------ Available records ------

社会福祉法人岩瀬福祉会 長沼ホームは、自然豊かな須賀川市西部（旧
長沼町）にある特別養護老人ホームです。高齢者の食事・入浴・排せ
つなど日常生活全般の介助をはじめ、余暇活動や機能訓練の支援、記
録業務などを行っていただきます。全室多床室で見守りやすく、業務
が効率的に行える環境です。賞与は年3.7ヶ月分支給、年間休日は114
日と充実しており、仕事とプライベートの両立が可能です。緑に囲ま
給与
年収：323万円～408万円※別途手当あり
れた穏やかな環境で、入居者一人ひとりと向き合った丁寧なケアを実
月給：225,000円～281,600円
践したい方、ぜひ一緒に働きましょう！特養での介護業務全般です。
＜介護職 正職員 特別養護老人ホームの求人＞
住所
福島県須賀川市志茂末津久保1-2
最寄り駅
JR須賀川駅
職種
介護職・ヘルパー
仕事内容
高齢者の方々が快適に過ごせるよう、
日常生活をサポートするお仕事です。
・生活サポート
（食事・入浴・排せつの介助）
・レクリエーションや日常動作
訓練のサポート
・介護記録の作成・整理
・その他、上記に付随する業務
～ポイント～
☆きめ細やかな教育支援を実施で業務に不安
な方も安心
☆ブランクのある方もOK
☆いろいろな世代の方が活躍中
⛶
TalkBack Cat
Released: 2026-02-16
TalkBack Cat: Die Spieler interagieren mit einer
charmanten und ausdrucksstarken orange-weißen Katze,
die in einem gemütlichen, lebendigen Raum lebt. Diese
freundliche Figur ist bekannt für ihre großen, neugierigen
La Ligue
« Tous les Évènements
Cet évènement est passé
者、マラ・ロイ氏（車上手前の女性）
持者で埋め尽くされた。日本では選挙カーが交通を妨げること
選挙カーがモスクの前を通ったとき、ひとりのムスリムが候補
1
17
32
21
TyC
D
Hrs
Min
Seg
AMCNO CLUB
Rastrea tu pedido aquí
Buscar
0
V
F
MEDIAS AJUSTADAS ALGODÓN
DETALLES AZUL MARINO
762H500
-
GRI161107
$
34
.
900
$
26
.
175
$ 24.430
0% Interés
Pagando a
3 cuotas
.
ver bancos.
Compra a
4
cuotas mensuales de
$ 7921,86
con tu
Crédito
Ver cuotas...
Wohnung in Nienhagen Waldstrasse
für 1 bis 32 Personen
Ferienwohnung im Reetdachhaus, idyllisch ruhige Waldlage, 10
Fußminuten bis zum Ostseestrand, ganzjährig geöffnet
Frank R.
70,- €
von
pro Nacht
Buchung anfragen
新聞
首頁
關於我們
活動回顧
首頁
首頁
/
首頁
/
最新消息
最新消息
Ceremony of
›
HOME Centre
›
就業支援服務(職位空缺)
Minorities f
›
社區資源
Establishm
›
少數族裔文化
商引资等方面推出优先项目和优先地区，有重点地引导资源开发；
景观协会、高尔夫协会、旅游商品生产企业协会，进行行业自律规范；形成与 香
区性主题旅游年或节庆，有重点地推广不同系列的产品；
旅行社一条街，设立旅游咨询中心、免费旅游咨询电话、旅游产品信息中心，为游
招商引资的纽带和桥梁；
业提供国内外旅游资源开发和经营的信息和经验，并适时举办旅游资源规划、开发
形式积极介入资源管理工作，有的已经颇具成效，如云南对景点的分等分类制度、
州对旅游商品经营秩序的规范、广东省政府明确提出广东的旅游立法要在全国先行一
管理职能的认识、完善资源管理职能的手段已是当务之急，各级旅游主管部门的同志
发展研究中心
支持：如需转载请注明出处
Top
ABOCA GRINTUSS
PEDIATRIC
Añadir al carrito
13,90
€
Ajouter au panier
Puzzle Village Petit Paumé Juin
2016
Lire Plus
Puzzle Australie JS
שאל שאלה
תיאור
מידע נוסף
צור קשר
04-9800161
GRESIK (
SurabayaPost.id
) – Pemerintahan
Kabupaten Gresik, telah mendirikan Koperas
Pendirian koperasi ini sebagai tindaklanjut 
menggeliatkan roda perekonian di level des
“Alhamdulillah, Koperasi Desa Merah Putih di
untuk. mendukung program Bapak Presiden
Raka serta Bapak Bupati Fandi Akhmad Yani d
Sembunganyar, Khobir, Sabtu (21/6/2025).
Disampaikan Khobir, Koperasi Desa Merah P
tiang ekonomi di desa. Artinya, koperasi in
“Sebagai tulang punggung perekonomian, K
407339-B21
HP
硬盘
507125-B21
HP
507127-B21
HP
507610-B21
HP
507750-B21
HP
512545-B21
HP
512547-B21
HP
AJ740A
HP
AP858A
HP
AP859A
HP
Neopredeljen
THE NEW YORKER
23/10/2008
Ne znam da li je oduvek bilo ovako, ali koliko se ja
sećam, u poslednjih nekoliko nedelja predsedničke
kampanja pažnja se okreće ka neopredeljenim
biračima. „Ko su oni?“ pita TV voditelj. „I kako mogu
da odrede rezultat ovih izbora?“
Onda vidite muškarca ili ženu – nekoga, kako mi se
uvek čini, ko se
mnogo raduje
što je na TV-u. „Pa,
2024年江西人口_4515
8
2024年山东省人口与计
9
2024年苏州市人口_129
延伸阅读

------

**Work request**
Starting at the line that has "選挙カーがモスクの前を通ったとき、ひとりのムスリムが候補" and ending at the line that has "što je na TV-u.", please write out the lines above exactly, leaving out all others.

**Task answer**
選挙カーがモスクの前を通ったとき、ひとりのムスリムが候補
1
17
32
21
TyC
D
Hrs
Min
Seg
AMCNO CLUB
Rastrea tu pedido aquí
Buscar
0
V
F
MEDIAS AJUSTADAS ALGODÓN
DETALLES AZUL MARINO
762H500
-
GRI161107
$
34
.
900
$
26
.
175
$ 24.430
0% Interés
Pagando a
3 cuotas
.
ver bancos.
Compra a
4
cuotas mensuales de
$ 7921,86
con tu
Crédito
Ver cuotas...
Wohnung in Nienhagen Waldstrasse
für 1 bis 32 Personen
Ferienwohnung im Reetdachhaus, idyllisch ruhige Waldlage, 10
Fußminuten bis zum Ostseestrand, ganzjährig geöffnet
Frank R.
70,- €
von
pro Nacht
Buchung anfragen
新聞
首頁
關於我們
活動回顧
首頁
首頁
/
首頁
/
最新消息
最新消息
Ceremony of
›
HOME Centre
›
就業支援服務(職位空缺)
Minorities f
›
社區資源
Establishm
›
少數族裔文化
商引资等方面推出优先项目和优先地区，有重点地引导资源开发；
景观协会、高尔夫协会、旅游商品生产企业协会，进行行业自律规范；形成与 香
区性主题旅游年或节庆，有重点地推广不同系列的产品；
旅行社一条街，设立旅游咨询中心、免费旅游咨询电话、旅游产品信息中心，为游
招商引资的纽带和桥梁；
业提供国内外旅游资源开发和经营的信息和经验，并适时举办旅游资源规划、开发
形式积极介入资源管理工作，有的已经颇具成效，如云南对景点的分等分类制度、
州对旅游商品经营秩序的规范、广东省政府明确提出广东的旅游立法要在全国先行一
管理职能的认识、完善资源管理职能的手段已是当务之急，各级旅游主管部门的同志
发展研究中心
支持：如需转载请注明出处
Top
ABOCA GRINTUSS
PEDIATRIC
Añadir al carrito
13,90
€
Ajouter au panier
Puzzle Village Petit Paumé Juin
2016
Lire Plus
Puzzle Australie JS
שאל שאלה
תיאור
מידע נוסף
צור קשר
04-9800161
GRESIK (
SurabayaPost.id
) – Pemerintahan
Kabupaten Gresik, telah mendirikan Koperas
Pendirian koperasi ini sebagai tindaklanjut 
menggeliatkan roda perekonian di level des
“Alhamdulillah, Koperasi Desa Merah Putih di
untuk. mendukung program Bapak Presiden
Raka serta Bapak Bupati Fandi Akhmad Yani d
Sembunganyar, Khobir, Sabtu (21/6/2025).
Disampaikan Khobir, Koperasi Desa Merah P
tiang ekonomi di desa. Artinya, koperasi in
“Sebagai tulang punggung perekonomian, K
407339-B21
HP
硬盘
507125-B21
HP
507127-B21
HP
507610-B21
HP
507750-B21
HP
512545-B21
HP
512547-B21
HP
AJ740A
HP
AP858A
HP
AP859A
HP
Neopredeljen
THE NEW YORKER
23/10/2008
Ne znam da li je oduvek bilo ovako, ali koliko se ja
sećam, u poslednjih nekoliko nedelja predsedničke
kampanja pažnja se okreće ka neopredeljenim
biračima. „Ko su oni?“ pita TV voditelj. „I kako mogu
da odrede rezultat ovih izbora?“
Onda vidite muškarca ili ženu – nekoga, kako mi se
uvek čini, ko se
mnogo raduje
što je na TV-u. „Pa,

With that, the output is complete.